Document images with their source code

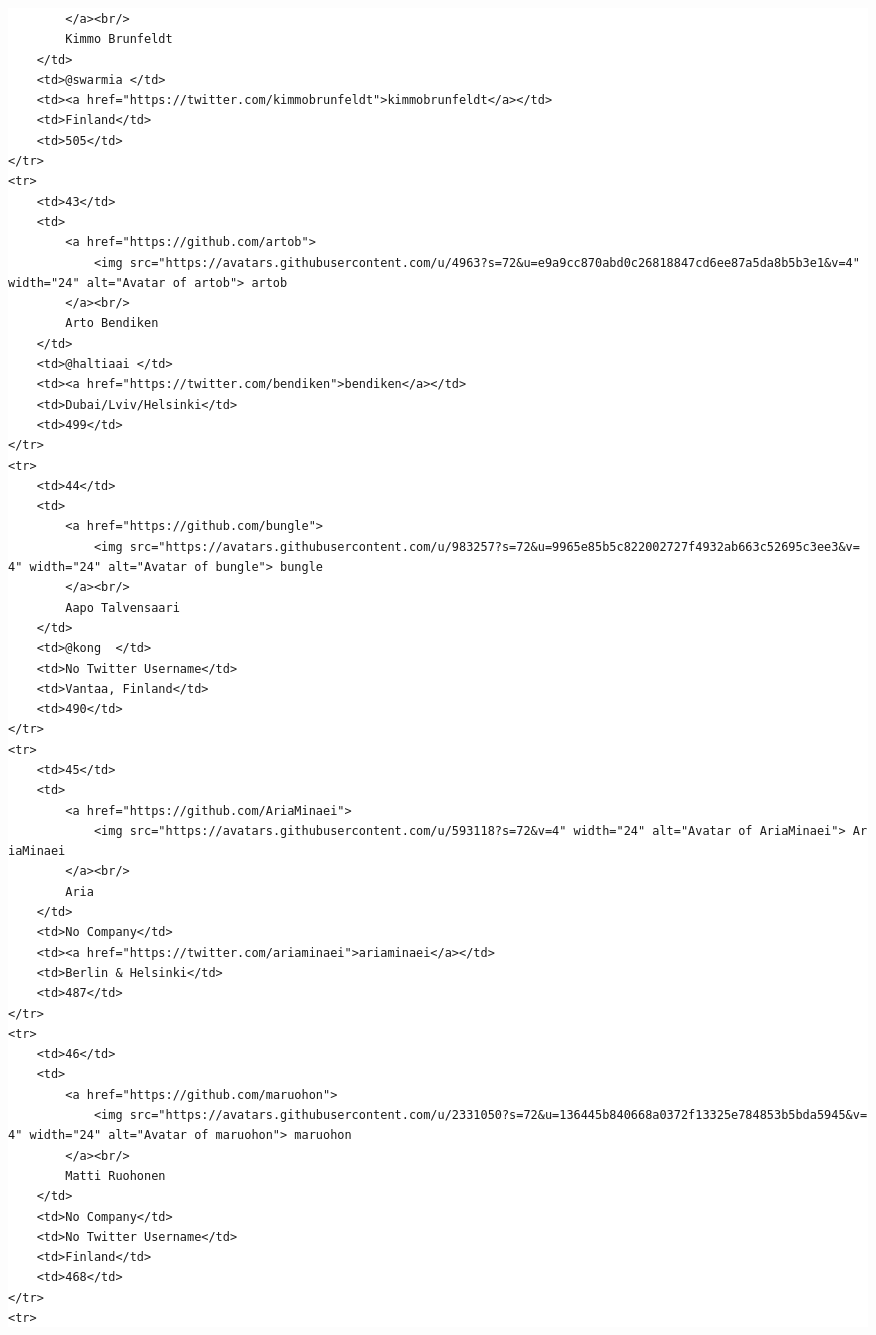 			</a><br/>
			Kimmo Brunfeldt
		</td>
		<td>@swarmia </td>
		<td><a href="https://twitter.com/kimmobrunfeldt">kimmobrunfeldt</a></td>
		<td>Finland</td>
		<td>505</td>
	</tr>
	<tr>
		<td>43</td>
		<td>
			<a href="https://github.com/artob">
				<img src="https://avatars.githubusercontent.com/u/4963?s=72&u=e9a9cc870abd0c26818847cd6ee87a5da8b5b3e1&v=4" width="24" alt="Avatar of artob"> artob
			</a><br/>
			Arto Bendiken
		</td>
		<td>@haltiaai </td>
		<td><a href="https://twitter.com/bendiken">bendiken</a></td>
		<td>Dubai/Lviv/Helsinki</td>
		<td>499</td>
	</tr>
	<tr>
		<td>44</td>
		<td>
			<a href="https://github.com/bungle">
				<img src="https://avatars.githubusercontent.com/u/983257?s=72&u=9965e85b5c822002727f4932ab663c52695c3ee3&v=4" width="24" alt="Avatar of bungle"> bungle
			</a><br/>
			Aapo Talvensaari
		</td>
		<td>@kong  </td>
		<td>No Twitter Username</td>
		<td>Vantaa, Finland</td>
		<td>490</td>
	</tr>
	<tr>
		<td>45</td>
		<td>
			<a href="https://github.com/AriaMinaei">
				<img src="https://avatars.githubusercontent.com/u/593118?s=72&v=4" width="24" alt="Avatar of AriaMinaei"> AriaMinaei
			</a><br/>
			Aria
		</td>
		<td>No Company</td>
		<td><a href="https://twitter.com/ariaminaei">ariaminaei</a></td>
		<td>Berlin & Helsinki</td>
		<td>487</td>
	</tr>
	<tr>
		<td>46</td>
		<td>
			<a href="https://github.com/maruohon">
				<img src="https://avatars.githubusercontent.com/u/2331050?s=72&u=136445b840668a0372f13325e784853b5bda5945&v=4" width="24" alt="Avatar of maruohon"> maruohon
			</a><br/>
			Matti Ruohonen
		</td>
		<td>No Company</td>
		<td>No Twitter Username</td>
		<td>Finland</td>
		<td>468</td>
	</tr>
	<tr>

• [What is being asked]:
Pull the source text out of every item above and copy each line verbatim. Leave the pictures out of your answer.

• [Problem solution]:
 			</a><br/>
			Kimmo Brunfeldt
		</td>
		<td>@swarmia </td>
		<td><a href="https://twitter.com/kimmobrunfeldt">kimmobrunfeldt</a></td>
		<td>Finland</td>
		<td>505</td>
	</tr>
	<tr>
		<td>43</td>
		<td>
			<a href="https://github.com/artob">
				<img src="https://avatars.githubusercontent.com/u/4963?s=72&u=e9a9cc870abd0c26818847cd6ee87a5da8b5b3e1&v=4" width="24" alt="Avatar of artob"> artob
			</a><br/>
			Arto Bendiken
		</td>
		<td>@haltiaai </td>
		<td><a href="https://twitter.com/bendiken">bendiken</a></td>
		<td>Dubai/Lviv/Helsinki</td>
		<td>499</td>
	</tr>
	<tr>
		<td>44</td>
		<td>
			<a href="https://github.com/bungle">
				<img src="https://avatars.githubusercontent.com/u/983257?s=72&u=9965e85b5c822002727f4932ab663c52695c3ee3&v=4" width="24" alt="Avatar of bungle"> bungle
			</a><br/>
			Aapo Talvensaari
		</td>
		<td>@kong  </td>
		<td>No Twitter Username</td>
		<td>Vantaa, Finland</td>
		<td>490</td>
	</tr>
	<tr>
		<td>45</td>
		<td>
			<a href="https://github.com/AriaMinaei">
				<img src="https://avatars.githubusercontent.com/u/593118?s=72&v=4" width="24" alt="Avatar of AriaMinaei"> AriaMinaei
			</a><br/>
			Aria
		</td>
		<td>No Company</td>
		<td><a href="https://twitter.com/ariaminaei">ariaminaei</a></td>
		<td>Berlin & Helsinki</td>
		<td>487</td>
	</tr>
	<tr>
		<td>46</td>
		<td>
			<a href="https://github.com/maruohon">
				<img src="https://avatars.githubusercontent.com/u/2331050?s=72&u=136445b840668a0372f13325e784853b5bda5945&v=4" width="24" alt="Avatar of maruohon"> maruohon
			</a><br/>
			Matti Ruohonen
		</td>
		<td>No Company</td>
		<td>No Twitter Username</td>
		<td>Finland</td>
		<td>468</td>
	</tr>
	<tr>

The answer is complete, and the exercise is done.